An artist has said she wanted to take on the “Essex girl” stereotype by exploring what it is like to be a “woman of colour” in the county.
Elsa James, 51, has a residency at the Firstsite gallery in Colchester.
She described her current project – Black Girl Essex – “as an exploration of being black in Essex”.
Ms James said she hoped to speak with people about their experiences of living in Essex before producing an artwork based on those conversations.
“It’s an exploration of being black in Essex,” said Ms James, a former fashion model who also once worked in an amusement arcade.
“I’ve been here for two decades and I’ve been thinking about how I feel about living here but I’m really interested in talking to other people of colour in the community and finding out what their experiences are and then feeding that into some work.”
The ‘Essex Girl’ stereotype
- The origins of this label possibly lie with the concept of Essex man that emerged in the early 1990s
- Journalist Simon Heffer used the term to denote a new type of Conservative voter who was “young, industrious, mildly brutish and culturally barren”. Such men were typically self-made and had benefitted from the policies of Margaret Thatcher, he said
- An article in The Independent from November 1991 told of the recent “craze” for Essex girl jokes
- The newspaper said the jokes had been imported from the United States, where they had originated as “blonde” jokes before being adapted for a British audience
Southend-based Ms James said one of the driving forces of Black Girl Essex was her own feelings about being black and living in Essex.

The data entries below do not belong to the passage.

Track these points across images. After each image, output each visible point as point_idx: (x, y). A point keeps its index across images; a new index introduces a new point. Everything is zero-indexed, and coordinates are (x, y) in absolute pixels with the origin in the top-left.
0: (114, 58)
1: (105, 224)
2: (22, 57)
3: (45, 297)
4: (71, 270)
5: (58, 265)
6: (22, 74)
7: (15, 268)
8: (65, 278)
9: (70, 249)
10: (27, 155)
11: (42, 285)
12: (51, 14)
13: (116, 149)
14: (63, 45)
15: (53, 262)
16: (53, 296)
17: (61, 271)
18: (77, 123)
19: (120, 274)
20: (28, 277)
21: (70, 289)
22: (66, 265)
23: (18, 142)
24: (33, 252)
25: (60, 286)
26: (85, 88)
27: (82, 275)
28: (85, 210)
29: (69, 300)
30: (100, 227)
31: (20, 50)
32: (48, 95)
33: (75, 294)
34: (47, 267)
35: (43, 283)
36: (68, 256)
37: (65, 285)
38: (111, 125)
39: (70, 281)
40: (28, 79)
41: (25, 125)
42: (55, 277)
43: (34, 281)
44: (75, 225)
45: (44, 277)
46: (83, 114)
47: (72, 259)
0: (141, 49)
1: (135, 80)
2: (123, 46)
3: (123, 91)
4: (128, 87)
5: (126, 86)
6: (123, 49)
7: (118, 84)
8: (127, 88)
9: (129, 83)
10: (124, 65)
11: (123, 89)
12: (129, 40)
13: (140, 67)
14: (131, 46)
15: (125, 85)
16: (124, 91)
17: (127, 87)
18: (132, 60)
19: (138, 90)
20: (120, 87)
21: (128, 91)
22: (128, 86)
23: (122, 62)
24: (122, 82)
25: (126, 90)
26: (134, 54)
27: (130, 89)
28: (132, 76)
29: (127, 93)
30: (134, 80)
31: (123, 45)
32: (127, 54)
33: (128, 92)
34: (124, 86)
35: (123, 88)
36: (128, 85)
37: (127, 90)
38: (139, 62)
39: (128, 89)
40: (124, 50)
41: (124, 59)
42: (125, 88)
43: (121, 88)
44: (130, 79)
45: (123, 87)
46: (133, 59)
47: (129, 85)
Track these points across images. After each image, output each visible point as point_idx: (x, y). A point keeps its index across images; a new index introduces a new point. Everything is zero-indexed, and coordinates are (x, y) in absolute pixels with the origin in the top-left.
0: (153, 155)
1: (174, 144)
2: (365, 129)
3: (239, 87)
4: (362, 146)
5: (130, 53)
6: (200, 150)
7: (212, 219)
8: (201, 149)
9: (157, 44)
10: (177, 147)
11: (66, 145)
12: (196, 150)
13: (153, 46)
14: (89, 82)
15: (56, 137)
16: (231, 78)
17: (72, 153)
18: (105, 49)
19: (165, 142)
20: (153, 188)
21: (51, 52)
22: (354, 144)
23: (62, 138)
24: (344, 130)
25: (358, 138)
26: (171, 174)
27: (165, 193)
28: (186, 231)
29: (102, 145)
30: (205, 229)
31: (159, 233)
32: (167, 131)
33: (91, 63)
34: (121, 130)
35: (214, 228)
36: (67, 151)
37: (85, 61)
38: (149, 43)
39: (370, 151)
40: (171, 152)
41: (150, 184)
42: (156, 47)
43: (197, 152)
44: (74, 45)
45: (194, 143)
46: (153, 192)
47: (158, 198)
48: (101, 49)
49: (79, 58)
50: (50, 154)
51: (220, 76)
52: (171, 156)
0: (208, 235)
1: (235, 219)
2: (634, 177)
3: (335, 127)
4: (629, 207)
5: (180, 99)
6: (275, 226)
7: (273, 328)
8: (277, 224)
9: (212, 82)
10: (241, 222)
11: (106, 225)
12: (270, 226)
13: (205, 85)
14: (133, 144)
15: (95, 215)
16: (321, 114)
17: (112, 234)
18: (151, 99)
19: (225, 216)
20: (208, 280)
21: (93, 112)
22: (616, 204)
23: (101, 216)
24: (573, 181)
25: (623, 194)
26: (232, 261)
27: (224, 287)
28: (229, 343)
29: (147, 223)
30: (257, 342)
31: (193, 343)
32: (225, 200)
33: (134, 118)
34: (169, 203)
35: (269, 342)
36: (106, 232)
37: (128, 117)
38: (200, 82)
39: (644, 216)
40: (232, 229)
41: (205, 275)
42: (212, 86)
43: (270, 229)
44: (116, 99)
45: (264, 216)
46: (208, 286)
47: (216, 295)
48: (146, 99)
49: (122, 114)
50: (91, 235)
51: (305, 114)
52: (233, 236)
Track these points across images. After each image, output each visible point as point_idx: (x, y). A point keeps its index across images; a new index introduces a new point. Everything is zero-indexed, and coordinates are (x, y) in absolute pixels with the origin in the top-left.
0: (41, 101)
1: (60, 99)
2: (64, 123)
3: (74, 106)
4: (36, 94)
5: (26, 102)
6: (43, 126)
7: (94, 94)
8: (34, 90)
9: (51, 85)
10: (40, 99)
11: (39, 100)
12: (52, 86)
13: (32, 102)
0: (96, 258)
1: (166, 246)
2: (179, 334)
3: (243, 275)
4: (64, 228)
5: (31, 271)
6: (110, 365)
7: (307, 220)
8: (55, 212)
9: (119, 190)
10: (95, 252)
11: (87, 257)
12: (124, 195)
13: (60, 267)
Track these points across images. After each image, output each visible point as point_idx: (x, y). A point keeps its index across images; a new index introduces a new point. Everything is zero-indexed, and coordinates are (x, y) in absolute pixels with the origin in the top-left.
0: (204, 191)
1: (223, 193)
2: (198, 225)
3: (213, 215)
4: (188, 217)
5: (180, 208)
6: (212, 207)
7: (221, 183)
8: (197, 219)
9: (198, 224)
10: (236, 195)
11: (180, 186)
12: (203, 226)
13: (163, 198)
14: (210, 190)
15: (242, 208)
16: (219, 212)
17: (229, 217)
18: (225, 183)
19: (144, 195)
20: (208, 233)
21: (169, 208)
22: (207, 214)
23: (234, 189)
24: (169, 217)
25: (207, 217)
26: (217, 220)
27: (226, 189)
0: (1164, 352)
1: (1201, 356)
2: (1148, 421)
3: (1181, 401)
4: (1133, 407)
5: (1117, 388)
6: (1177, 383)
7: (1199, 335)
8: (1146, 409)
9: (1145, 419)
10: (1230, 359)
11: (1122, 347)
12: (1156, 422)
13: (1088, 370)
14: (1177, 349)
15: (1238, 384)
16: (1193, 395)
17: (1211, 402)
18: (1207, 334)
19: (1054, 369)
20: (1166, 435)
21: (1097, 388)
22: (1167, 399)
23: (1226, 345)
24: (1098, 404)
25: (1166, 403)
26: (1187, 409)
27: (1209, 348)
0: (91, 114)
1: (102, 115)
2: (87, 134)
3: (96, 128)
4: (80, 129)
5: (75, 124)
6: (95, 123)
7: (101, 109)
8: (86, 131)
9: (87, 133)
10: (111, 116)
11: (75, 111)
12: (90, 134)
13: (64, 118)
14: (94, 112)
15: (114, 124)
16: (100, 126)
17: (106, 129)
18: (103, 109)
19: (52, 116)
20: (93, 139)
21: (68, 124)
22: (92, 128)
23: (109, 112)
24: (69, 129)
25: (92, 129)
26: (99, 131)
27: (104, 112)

“I came to a point where I realised I was actually a bit ashamed of saying, especially to folks in London, that I lived in Essex,” she said.
“And coupled with Essex as a county that is looked down upon and the Essex girl stereotype which we all know about.
“It was a stigma for me and I wanted to explore that and to find out what other black folks felt like living here. Through this residency I would like to have those conversations.”
Her workspace is an area of the gallery called the Living Room, which has been furnished with photographs, sculptures and artefacts from the homes of people of African-Caribbean heritage.
“The objects in the cabinet are all pieces and photographs that really conjure up or have the essence of all things that are Caribbean,” Ms James said.
“My parents are from the Windrush generation and there are many items in these cabinets that are very typical of all of my uncles and aunts’ houses.
“They are just treasured items that kind of standardise a community and the way a community would collect things. These objects all seem to be very similar.”
The residency, funded by the Arts Council, will run until September and the conversations collected during her project will be used for an exhibition called Super Black in October.